Exotica 2018 : retour en images

Exotica2018-8C’est dans une ambiance conviviale qu’à eu lieu notre exposition et concours international.

Des oiseaux protégés

Pour la première année, Exotica accueillait un concours international. Pour cela, il fallait au moins trois nationalités dans le jury, et autant chez les exposants. On retrouverait ainsi des éleveurs Suisses, Allemands et Belges. De grandes volières abritaient des aras et autres cacatoès. On trouvait une grande variété d’oiseaux. Et sur les 1 000 présentés, 300 étaient à vendre.

Côté faune européenne, un panneau affichait que la détention et l’élevage de ces oiseaux sont réglementés.

« Ce sont des chardonnerets élégants. C’est une espèce protégée dans toute l’Europe. Ceux-ci sont nés en captivité et leurs éleveurs sont soumis à une demande de capacité. Les acheteurs, eux, doivent être inscrits dans le registre national depuis tout juste trois semaines. » Pour ceux qui ne respectent pas la réglementation, c’est 15 000 € d’amende et 6 mois de prison.

On trouvait également dans ces cages de l’hybridation. En effet, le chardonneret et le canari se croisent assez facilement. Mais le président du CCCE n’est pas fan de cette tendance. « Ce sont des oiseaux déjà magnifiques à la base. Mais il y a pire encore, certains éleveurs visent à créer des diamants de Gould blancs, alors qu’ils brillent déjà par leurs sept couleurs naturelles. »

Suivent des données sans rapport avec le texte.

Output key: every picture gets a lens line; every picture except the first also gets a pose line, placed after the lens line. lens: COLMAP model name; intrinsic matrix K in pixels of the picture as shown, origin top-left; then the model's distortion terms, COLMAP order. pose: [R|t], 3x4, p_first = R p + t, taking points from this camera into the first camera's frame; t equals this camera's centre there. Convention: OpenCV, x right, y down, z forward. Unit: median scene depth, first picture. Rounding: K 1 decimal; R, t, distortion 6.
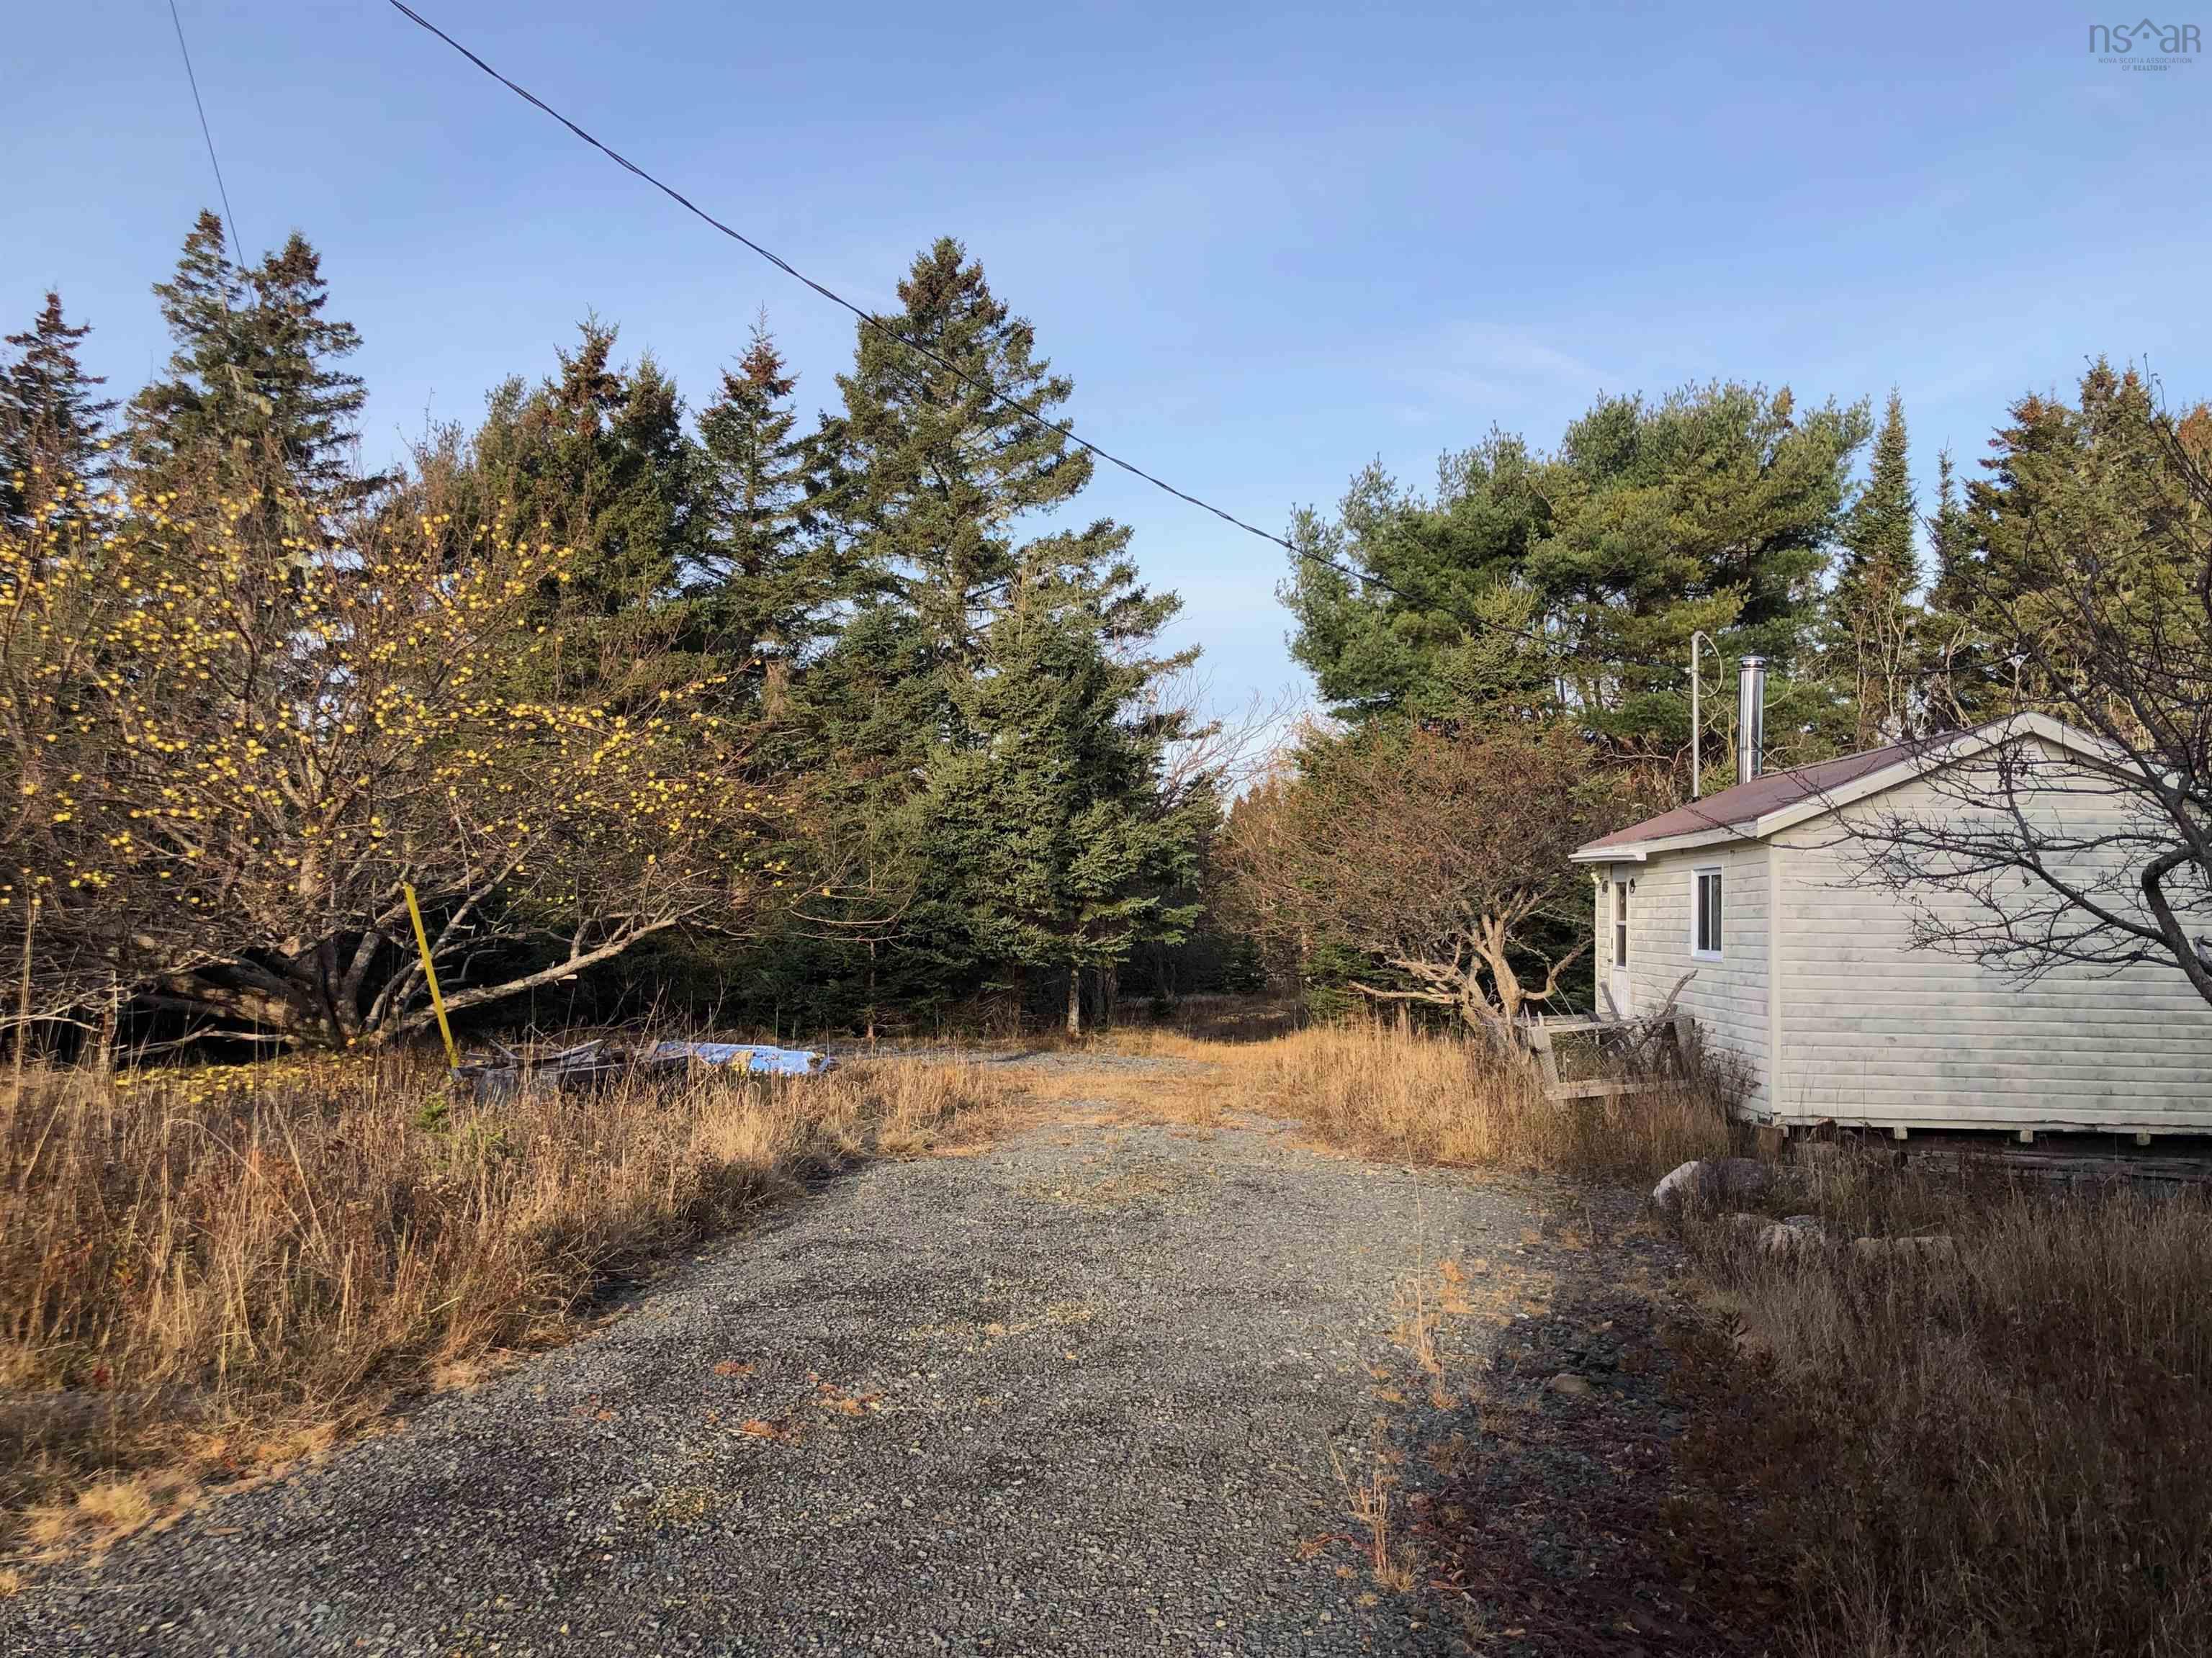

Côté couleurs, le canari se défend bien. Certains sont teintés artificiellement avec l’alimentation. Sur une base de canari blanc, on obtient ainsi du jaune, de l’orange ou du rouge. Avec le sens du dosage et du moment choisi, on obtient des oiseaux bicolores. Mais les canaris « pure souche », il y en a suffisamment pour ne pas en arriver là.

Il y a trois catégories de canaris de concours : ceux de couleurs, les plus connus ; ceux de posture, les plus étonnants ; et ceux de chant qui ont le droit d’être moche puisque uniquement jugés par leurs chants. Les plus doués sont les Malinois et les Timbrados.

Mais celui qui les surpasse tous, c’est le Hartz qui arrive à cumuler sept gammes de chant, le bec fermé ! Et pour ne pas dénaturer son chant, il n’est jamais mélangé avec d’autres canaris mâles qui pourraient l’influencer.

Le Titi parisien

Dans la famille des canaris de posture, certains sont des bêtes de concours. On a l’Arlequin portugais, le Fife anglais ou le Scotch fancy. L’Ozo japonais est très étonnant. Très fin, il doit former un arc de lune du bec à la queue. Plus loin, avec ses plumes ébouriffées et sa frange façon béret, il ne manque que la baquette au Frisé parisien pour répondre aux clichés franchouillards. Ces derniers ont refusé de se reproduire cette année et dans toute la France. Une année trop chaude pour ces oiseaux fragiles.

Pour Michel Meyer, le Border est « la Roll’s des Roll’s ». Pas étonnant pour un oiseau anglais. Il est beaucoup plus grand qu’un canari classique et possède « un corps et une tête parfaitement ronds, une queue courte et le début de la cuisse visible » , nous décrit le président avec une lumière dans les yeux.

C’est qu’il les aime ses oiseaux. « Le plus âgé de mes canaris avait 17 ans. Et quand je faisais le tour des mangeoires avec Kiki sur l’épaule, il me grondait quand j’oubliais une cage » , se souvient-il, nostalgique.